What to work on: All lines containing the string "Source" must be copied from the entries.

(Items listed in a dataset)
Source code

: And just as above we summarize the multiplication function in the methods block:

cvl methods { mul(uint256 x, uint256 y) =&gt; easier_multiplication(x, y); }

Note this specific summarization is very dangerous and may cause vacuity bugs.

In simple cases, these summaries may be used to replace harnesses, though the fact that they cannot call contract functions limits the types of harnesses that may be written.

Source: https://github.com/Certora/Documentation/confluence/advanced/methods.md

Answer for this exercise:
Source code
Source: https://github.com/Certora/Documentation/confluence/advanced/methods.md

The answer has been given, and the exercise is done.